Data retention: telcos and ISPs could be required to retain traffic and billing data for fixed periods for national security and law enforcement purposes under national legislation, but only where such measures are "necessary, appropriate and proportionate" and consistent with Community legislation, including human rights law.

The key issues in more detail
The new Directive is designed to give a technology-neutral face-lift to the existing telecoms data protection regime. Although it was not intended to create major changes of substance, many aspects of the wide-ranging proposal have proved controversial.

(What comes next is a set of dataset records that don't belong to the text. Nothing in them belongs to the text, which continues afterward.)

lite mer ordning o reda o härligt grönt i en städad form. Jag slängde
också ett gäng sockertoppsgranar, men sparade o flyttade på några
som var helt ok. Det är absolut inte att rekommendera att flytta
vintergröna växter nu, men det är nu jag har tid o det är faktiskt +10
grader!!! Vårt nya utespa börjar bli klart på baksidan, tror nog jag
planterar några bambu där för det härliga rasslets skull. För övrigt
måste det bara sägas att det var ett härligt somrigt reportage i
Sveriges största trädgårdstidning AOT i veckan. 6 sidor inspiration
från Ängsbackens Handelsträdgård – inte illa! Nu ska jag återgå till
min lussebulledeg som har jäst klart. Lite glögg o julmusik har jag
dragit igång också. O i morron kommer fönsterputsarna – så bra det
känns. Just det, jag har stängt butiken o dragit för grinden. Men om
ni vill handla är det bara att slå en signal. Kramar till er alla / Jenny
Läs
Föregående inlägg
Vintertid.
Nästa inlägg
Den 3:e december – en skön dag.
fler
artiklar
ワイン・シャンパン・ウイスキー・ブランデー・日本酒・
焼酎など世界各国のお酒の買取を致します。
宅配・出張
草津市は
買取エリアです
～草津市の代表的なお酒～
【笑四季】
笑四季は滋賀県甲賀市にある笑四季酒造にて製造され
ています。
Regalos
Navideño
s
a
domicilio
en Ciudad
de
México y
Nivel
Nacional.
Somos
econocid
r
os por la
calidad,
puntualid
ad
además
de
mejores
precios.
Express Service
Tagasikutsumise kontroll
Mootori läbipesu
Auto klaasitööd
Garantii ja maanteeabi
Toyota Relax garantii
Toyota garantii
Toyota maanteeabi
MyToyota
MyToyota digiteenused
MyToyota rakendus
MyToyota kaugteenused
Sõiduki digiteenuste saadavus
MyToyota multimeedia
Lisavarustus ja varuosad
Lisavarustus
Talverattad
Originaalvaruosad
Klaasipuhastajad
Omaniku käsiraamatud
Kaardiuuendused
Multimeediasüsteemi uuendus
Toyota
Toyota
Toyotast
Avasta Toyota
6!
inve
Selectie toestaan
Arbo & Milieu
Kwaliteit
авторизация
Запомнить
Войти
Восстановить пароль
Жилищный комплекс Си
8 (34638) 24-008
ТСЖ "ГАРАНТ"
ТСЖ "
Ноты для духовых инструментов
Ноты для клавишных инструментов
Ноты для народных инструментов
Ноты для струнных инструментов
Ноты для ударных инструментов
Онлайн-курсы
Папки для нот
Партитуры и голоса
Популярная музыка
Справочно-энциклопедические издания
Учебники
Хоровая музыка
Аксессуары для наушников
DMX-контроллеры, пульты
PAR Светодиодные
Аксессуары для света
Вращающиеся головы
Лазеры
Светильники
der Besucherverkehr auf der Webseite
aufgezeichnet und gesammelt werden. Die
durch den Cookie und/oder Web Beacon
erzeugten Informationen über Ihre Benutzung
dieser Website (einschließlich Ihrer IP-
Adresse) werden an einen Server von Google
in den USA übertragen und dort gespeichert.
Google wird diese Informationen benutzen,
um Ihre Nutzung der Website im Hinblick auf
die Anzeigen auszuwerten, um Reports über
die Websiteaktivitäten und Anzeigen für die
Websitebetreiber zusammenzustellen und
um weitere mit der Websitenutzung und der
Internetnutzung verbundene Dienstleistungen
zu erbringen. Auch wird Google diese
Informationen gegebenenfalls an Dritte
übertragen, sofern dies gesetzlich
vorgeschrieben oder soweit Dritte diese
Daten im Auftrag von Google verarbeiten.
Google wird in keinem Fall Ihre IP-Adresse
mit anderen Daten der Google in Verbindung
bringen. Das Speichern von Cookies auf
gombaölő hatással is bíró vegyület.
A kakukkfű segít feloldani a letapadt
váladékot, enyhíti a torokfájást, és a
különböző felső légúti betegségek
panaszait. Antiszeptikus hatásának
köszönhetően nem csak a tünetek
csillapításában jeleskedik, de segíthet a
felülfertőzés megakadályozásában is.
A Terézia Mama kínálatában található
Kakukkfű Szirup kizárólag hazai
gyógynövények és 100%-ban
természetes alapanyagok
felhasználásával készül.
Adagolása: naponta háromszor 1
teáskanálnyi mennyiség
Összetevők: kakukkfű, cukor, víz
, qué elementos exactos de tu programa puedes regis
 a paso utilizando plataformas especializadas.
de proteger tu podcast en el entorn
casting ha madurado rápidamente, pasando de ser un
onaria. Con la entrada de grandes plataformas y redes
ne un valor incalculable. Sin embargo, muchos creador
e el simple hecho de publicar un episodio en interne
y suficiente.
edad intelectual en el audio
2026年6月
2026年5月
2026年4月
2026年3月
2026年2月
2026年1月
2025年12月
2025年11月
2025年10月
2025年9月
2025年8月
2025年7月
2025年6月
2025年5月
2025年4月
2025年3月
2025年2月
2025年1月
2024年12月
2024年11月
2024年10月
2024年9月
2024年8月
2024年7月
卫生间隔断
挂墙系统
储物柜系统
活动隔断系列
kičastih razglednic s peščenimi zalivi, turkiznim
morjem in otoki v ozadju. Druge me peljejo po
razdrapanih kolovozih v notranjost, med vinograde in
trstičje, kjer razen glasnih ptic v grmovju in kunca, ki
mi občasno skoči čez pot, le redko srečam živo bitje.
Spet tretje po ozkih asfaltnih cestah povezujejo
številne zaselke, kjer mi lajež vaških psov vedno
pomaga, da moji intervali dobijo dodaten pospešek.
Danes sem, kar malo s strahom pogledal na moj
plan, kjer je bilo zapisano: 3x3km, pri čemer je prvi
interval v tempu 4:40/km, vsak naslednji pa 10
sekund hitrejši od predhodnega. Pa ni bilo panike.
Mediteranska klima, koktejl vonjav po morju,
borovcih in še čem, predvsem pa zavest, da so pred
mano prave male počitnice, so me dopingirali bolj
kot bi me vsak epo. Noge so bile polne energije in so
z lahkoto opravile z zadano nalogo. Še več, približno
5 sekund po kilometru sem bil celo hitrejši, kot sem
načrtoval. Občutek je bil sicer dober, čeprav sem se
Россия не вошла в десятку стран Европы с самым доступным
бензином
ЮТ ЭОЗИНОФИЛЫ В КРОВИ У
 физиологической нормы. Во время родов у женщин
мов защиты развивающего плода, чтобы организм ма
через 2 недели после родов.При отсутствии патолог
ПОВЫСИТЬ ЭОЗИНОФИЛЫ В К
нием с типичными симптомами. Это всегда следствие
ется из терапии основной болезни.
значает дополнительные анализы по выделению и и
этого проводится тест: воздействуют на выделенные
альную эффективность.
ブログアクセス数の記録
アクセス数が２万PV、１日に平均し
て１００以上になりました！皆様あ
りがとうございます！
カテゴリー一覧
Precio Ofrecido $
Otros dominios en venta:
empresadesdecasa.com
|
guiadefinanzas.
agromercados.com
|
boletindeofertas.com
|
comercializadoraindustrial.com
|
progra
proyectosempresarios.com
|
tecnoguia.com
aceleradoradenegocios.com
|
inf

Cookies: in its controversial vote last November, the European Parliament had originally voted to make the use of cookies subject to users' prior consent. One suggestion was that, effectively, this would have meant site users being greeted with pop up boxes as a means to give the requisite consent or be given the requisite information "in advance" (the approach favoured by the European Council) every time they clicked on a site. The compromise now reached by the different EU institutions, though far from ideal from a business perspective, represents a less disruptive and more commercially workable solution. The use of cookies is permitted, provided users are provided with "clear and comprehensive" information, inter alia, about the purposes of the processing, and are given the right to refuse such processing. Arguably, this merely confirms the existing UK legal position under the Data Protection Act 1998 which already requires data controllers to inform people about the purposes for which their details are to be processed, unless this is obvious from the context.